═══ RECORD EXTRACTS

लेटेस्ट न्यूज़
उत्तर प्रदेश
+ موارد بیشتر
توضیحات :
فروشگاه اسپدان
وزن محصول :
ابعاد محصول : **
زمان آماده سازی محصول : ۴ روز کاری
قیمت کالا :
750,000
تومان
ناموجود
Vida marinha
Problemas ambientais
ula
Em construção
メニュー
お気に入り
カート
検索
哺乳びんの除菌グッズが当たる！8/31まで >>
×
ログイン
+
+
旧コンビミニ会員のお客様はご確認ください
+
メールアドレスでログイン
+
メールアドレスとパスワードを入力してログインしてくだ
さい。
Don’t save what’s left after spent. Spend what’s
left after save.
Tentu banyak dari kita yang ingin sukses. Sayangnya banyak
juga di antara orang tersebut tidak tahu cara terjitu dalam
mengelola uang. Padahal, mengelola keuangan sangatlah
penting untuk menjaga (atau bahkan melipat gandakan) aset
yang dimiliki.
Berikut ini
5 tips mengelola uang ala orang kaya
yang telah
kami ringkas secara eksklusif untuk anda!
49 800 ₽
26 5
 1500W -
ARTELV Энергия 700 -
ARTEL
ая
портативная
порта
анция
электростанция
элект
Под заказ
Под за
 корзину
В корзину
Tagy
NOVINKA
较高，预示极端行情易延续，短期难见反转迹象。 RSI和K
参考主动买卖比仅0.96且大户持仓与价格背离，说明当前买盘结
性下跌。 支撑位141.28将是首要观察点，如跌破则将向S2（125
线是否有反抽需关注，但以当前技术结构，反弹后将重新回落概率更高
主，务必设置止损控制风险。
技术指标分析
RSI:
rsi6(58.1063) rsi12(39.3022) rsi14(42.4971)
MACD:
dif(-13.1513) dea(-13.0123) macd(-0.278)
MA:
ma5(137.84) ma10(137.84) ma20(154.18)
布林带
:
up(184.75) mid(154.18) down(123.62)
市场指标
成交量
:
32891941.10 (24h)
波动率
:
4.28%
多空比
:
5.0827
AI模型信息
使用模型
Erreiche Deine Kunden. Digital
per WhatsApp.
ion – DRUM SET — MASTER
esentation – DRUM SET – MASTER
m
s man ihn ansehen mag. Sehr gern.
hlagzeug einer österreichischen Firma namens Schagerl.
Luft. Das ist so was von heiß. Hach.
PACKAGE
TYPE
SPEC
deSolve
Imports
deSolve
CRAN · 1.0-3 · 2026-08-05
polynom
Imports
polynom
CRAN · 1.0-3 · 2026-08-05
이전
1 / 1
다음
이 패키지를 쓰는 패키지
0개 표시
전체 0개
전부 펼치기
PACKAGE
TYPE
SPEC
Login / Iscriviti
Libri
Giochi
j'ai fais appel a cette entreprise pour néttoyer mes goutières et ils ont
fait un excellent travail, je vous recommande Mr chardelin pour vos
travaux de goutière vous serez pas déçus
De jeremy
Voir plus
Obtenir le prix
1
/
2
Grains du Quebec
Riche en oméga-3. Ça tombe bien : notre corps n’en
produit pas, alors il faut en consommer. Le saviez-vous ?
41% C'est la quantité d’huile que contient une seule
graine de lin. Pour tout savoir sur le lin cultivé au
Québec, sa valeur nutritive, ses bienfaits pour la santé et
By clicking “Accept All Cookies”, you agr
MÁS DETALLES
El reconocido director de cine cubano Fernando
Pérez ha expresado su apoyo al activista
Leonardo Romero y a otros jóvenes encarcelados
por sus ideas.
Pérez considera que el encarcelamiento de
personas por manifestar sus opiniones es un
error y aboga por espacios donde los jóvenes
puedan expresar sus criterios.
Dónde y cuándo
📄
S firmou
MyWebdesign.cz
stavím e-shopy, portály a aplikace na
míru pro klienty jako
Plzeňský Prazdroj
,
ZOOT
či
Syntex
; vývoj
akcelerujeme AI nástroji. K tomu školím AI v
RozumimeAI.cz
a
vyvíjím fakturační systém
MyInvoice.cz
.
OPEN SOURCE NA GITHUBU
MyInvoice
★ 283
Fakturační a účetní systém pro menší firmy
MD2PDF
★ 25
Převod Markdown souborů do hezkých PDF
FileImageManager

══════

PROMPT ▸ Every line above with the string "left" in it should be copied into the answer.

REPLY ▸
Don’t save what’s left after spent. Spend what’s
left after save.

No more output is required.